## Passage shown
==================================================

Modular liquidity provision and its benefits

New PowerPool Vaults will support modular liquidity provision. Only tokens from the index contract could be deposited into the Vault in the past. Users who are not index LPs can also use Vaults for their own needs. For example, if there is a BSCDeFi index with more than 10 assets in the basket, a user can use only CAKE Vault by depositing CAKE there without interacting with an index.

The modular approach significantly increases TAM (Total addressable market) for PowerPool products involving additional users.

So, users can deposit liquidity in the following ways:

  1. Using protocol token (ETH for Ethereum, BNB for BSC, AVAX for Avalanche, etc) or stablecoin for depositing into the index via ZAP solution. In this case, the user’s liquidity will be deposited into all Vaults used by the index. Also, ERC20 from the index composition can be wrapped into the index.
  2. Depositing single asset into any PowerPool Vault
  3. Depositing assets into any arbitrary number of PowerPool Vaults (for example, into four of them) and creating custom index basket generating staking yield.

Another advantage of modularity is integration possibilities. Any user or protocol can use Vaults for their own needs and create products on top of it. The simplest case is using Vault LP tokens as an interest-bearing version of popular assets, similar to aTokens and cTokens in lending markets.

Technical features of PowerPool Vaults

The first feature is reserves. Since PowerPool Vaults are primarily designed for structured products, it is important to store several % of total assets on the Wrapper contract for cheap (in terms of gas costs) withdrawals of small amounts. There are reserve ratio lower bound and upper bound constants that are unique for each Vault and depend on the nature of the staking contract and associated gas costs.

==================================================

## Stored data

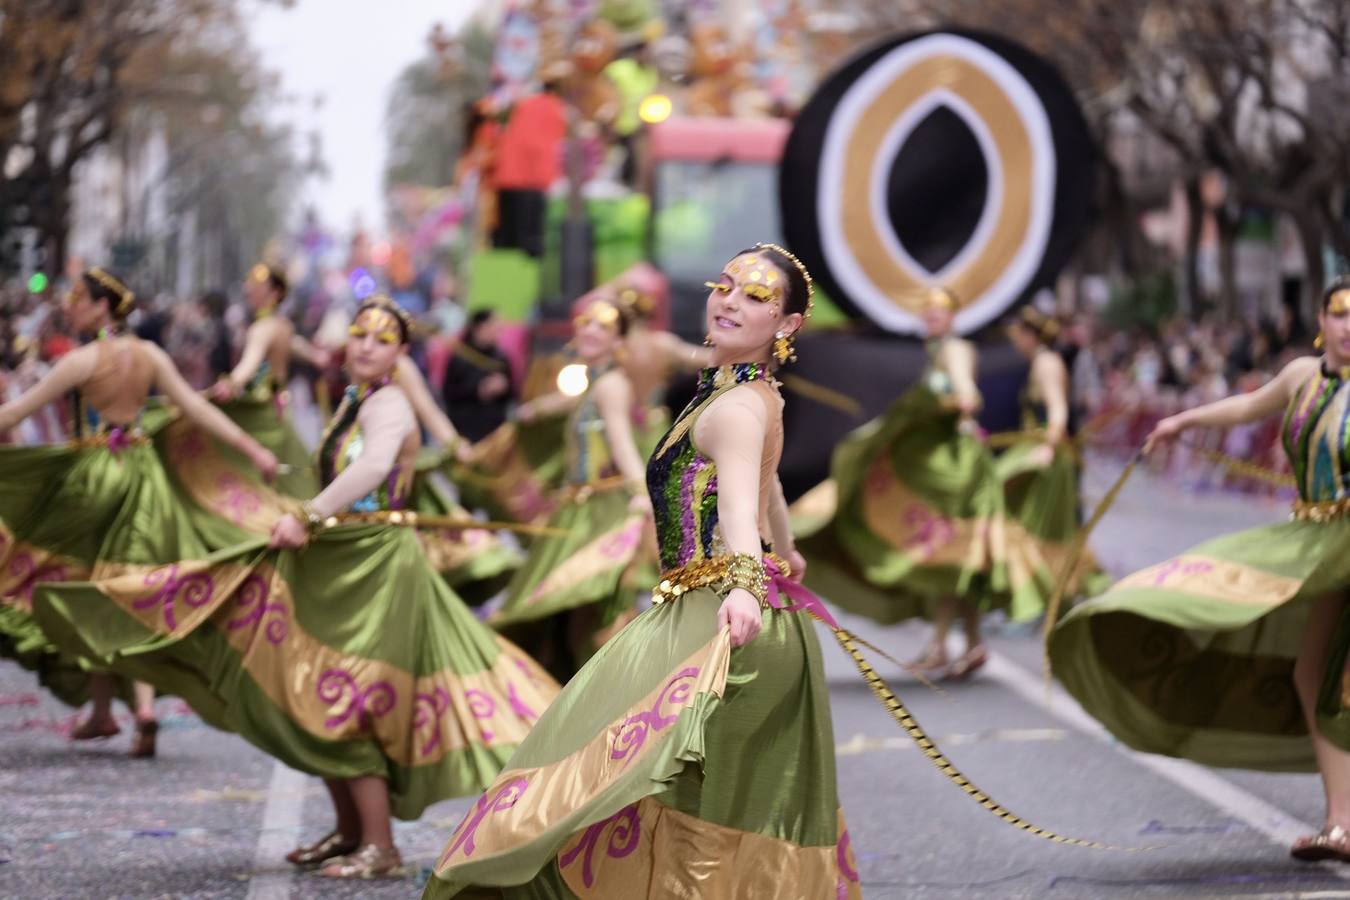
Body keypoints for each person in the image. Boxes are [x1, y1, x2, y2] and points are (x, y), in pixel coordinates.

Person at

==================================================

## Problems and tasks
**a.** In the PowerPool Vaults passage, what does TAM stand for?
**b.** Rewrite part of the PowerPool Vaults passage, replacing "CAKE" with "XVS". Begin at the words "Modular liquidity provision and" and stop after "with an index.".

## Answers by item
**a.** Total addressable market.

**b.**
Modular liquidity provision and its benefits

New PowerPool Vaults will support modular liquidity provision. Only tokens from the index contract could be deposited into the Vault in the past. Users who are not index LPs can also use Vaults for their own needs. For example, if there is a BSCDeFi index with more than 10 assets in the basket, a user can use only XVS Vault by depositing XVS there without interacting with an index.